Copy out the whole listing below word for word, changing nothing and leaving nothing out.
-- Start DATA ENTRIES --
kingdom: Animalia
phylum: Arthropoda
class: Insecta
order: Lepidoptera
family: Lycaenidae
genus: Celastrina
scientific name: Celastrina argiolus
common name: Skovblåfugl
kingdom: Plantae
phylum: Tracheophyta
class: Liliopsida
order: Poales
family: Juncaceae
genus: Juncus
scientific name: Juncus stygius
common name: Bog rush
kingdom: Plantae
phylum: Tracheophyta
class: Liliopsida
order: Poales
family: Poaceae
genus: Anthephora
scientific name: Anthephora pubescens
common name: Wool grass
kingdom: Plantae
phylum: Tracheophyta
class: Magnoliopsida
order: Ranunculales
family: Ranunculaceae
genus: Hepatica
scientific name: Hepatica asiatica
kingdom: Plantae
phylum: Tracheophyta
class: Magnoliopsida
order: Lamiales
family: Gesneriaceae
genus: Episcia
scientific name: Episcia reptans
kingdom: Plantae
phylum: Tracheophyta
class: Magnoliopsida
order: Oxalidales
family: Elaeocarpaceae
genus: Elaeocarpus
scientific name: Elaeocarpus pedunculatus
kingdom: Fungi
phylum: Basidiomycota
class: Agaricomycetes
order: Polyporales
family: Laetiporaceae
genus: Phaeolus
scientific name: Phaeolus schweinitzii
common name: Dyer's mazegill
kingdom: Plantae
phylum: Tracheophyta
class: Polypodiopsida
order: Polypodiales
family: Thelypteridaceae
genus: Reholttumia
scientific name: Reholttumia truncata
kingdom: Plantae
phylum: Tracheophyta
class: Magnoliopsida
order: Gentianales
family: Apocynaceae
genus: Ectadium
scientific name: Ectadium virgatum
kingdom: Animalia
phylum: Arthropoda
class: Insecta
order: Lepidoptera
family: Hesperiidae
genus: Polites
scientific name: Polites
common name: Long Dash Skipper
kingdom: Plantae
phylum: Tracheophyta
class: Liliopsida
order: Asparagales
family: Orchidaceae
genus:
-- End DATA ENTRIES --
#### TASK SOLUTION
kingdom: Animalia
phylum: Arthropoda
class: Insecta
order: Lepidoptera
family: Lycaenidae
genus: Celastrina
scientific name: Celastrina argiolus
common name: Skovblåfugl
kingdom: Plantae
phylum: Tracheophyta
class: Liliopsida
order: Poales
family: Juncaceae
genus: Juncus
scientific name: Juncus stygius
common name: Bog rush
kingdom: Plantae
phylum: Tracheophyta
class: Liliopsida
order: Poales
family: Poaceae
genus: Anthephora
scientific name: Anthephora pubescens
common name: Wool grass
kingdom: Plantae
phylum: Tracheophyta
class: Magnoliopsida
order: Ranunculales
family: Ranunculaceae
genus: Hepatica
scientific name: Hepatica asiatica
kingdom: Plantae
phylum: Tracheophyta
class: Magnoliopsida
order: Lamiales
family: Gesneriaceae
genus: Episcia
scientific name: Episcia reptans
kingdom: Plantae
phylum: Tracheophyta
class: Magnoliopsida
order: Oxalidales
family: Elaeocarpaceae
genus: Elaeocarpus
scientific name: Elaeocarpus pedunculatus
kingdom: Fungi
phylum: Basidiomycota
class: Agaricomycetes
order: Polyporales
family: Laetiporaceae
genus: Phaeolus
scientific name: Phaeolus schweinitzii
common name: Dyer's mazegill
kingdom: Plantae
phylum: Tracheophyta
class: Polypodiopsida
order: Polypodiales
family: Thelypteridaceae
genus: Reholttumia
scientific name: Reholttumia truncata
kingdom: Plantae
phylum: Tracheophyta
class: Magnoliopsida
order: Gentianales
family: Apocynaceae
genus: Ectadium
scientific name: Ectadium virgatum
kingdom: Animalia
phylum: Arthropoda
class: Insecta
order: Lepidoptera
family: Hesperiidae
genus: Polites
scientific name: Polites
common name: Long Dash Skipper
kingdom: Plantae
phylum: Tracheophyta
class: Liliopsida
order: Asparagales
family: Orchidaceae
genus:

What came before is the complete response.